(Data for processing begins)

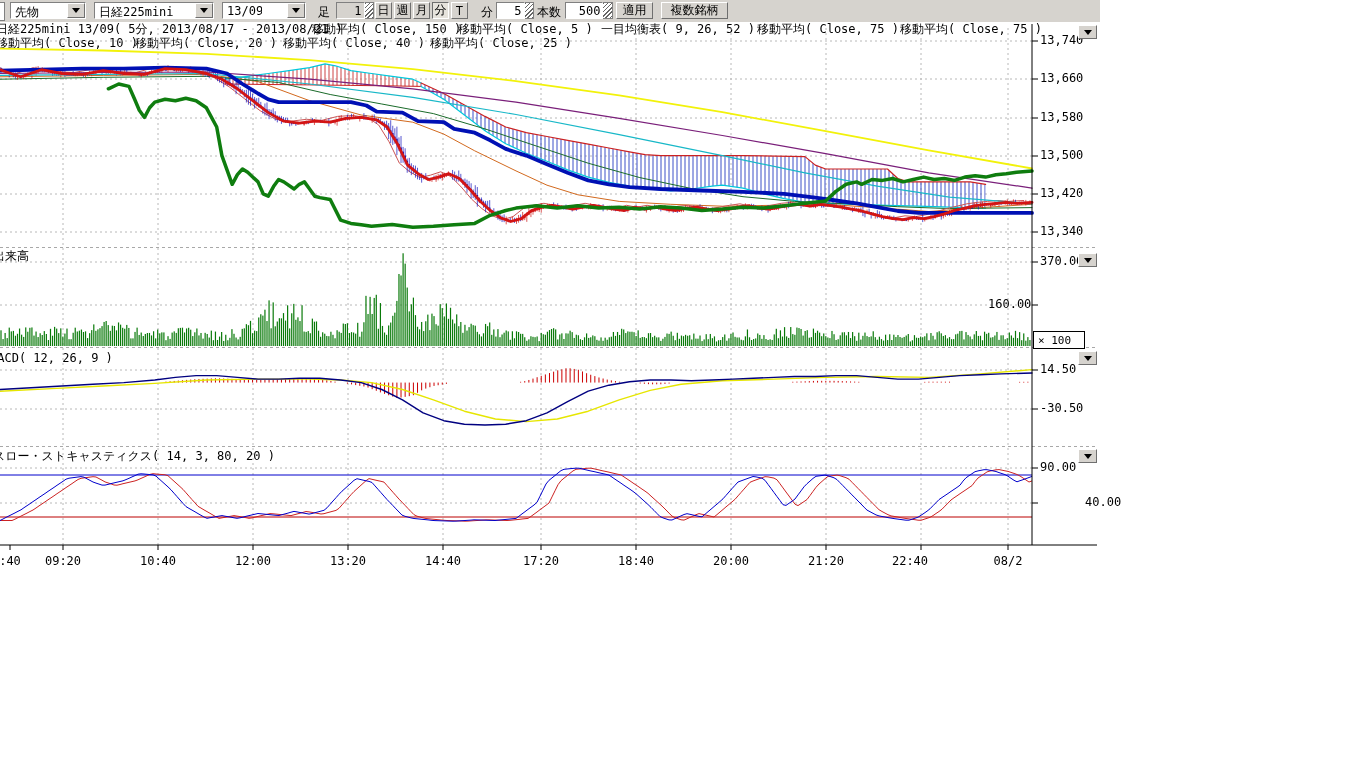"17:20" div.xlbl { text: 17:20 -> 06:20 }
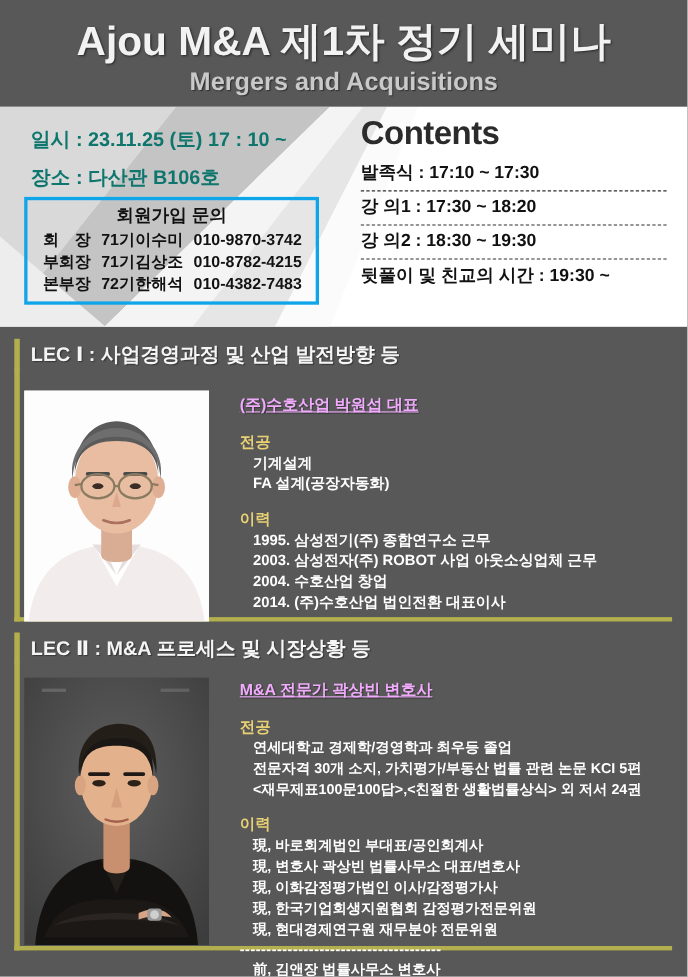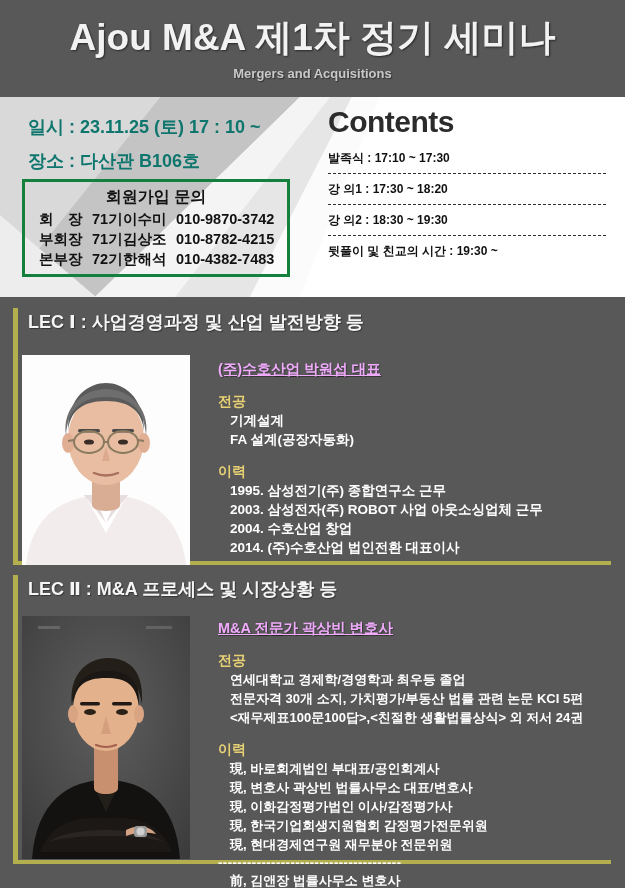"Mergers and Acquisitions" .header-sub { font-size: 13px -> 23px }
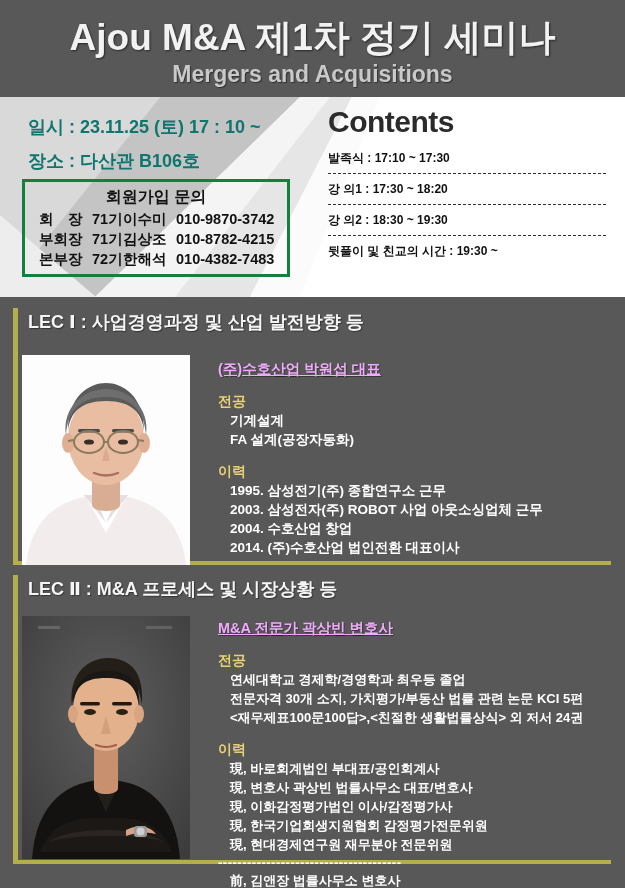"발족식 : 17:10 ~ 17:30" .agenda-row { font-size: 12px -> 16px }
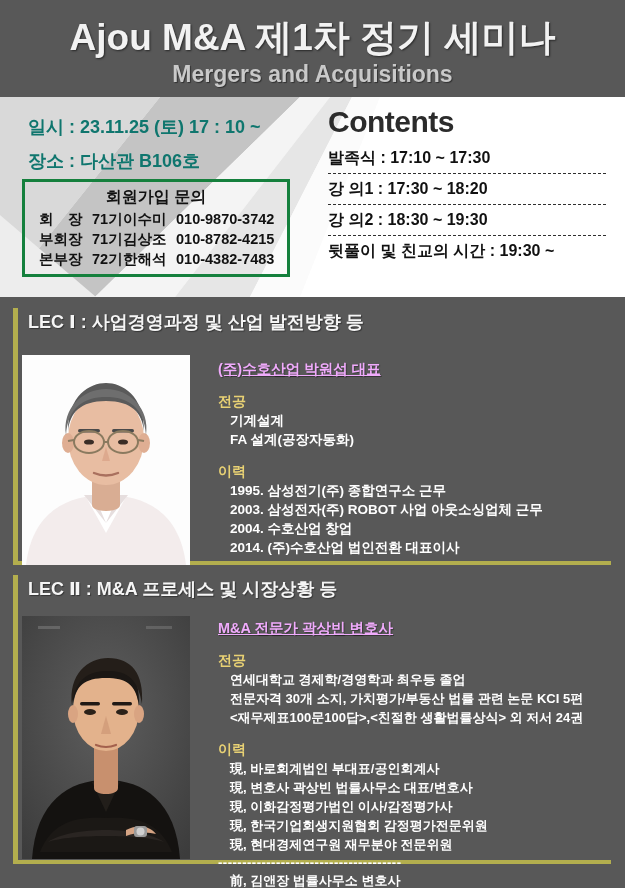"회원가입 문의" .contact-box { border: 3px solid #15803d -> 3px solid #0ea5e9 }
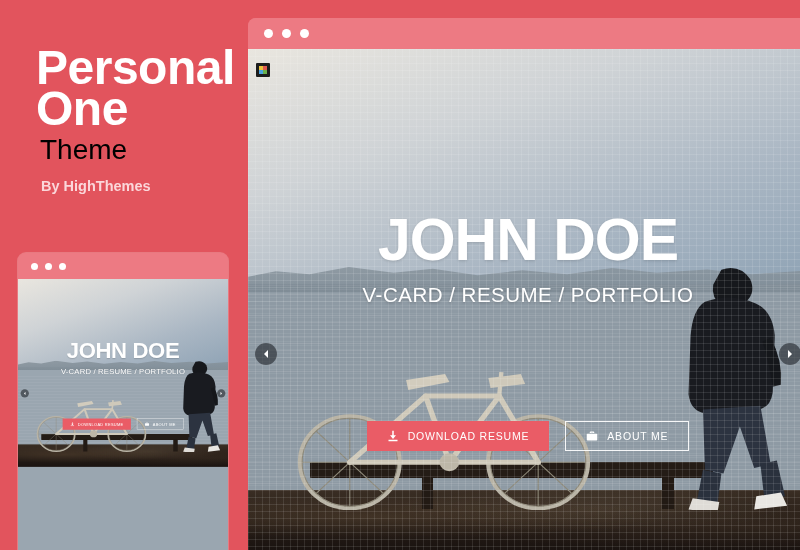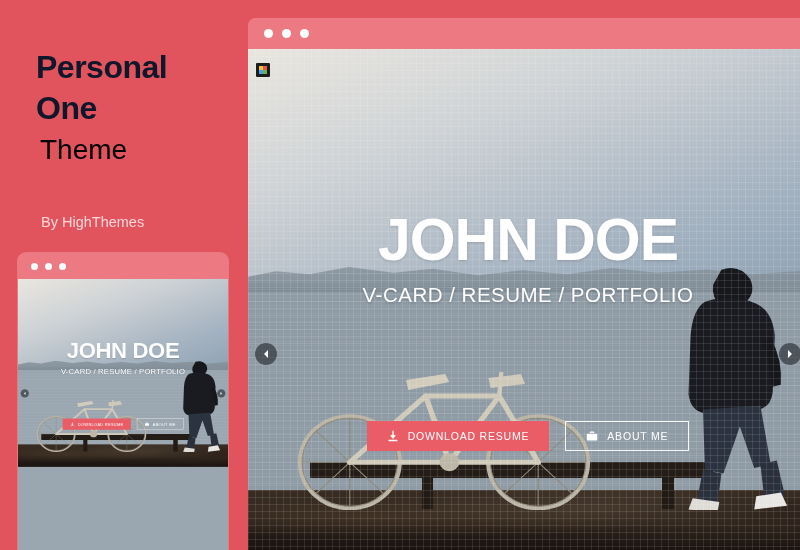"Personal One" .theme-title { color: #0f172a -> #ffffff; font-size: 32px -> 48px }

(Data for processing ends)

The result should be an exact copy of every entry above, with no pictures included.

"17:20" div.xlbl { text: 17:20 -> 06:20 }
"Mergers and Acquisitions" .header-sub { font-size: 13px -> 23px }
"발족식 : 17:10 ~ 17:30" .agenda-row { font-size: 12px -> 16px }
"회원가입 문의" .contact-box { border: 3px solid #15803d -> 3px solid #0ea5e9 }
"Personal One" .theme-title { color: #0f172a -> #ffffff; font-size: 32px -> 48px }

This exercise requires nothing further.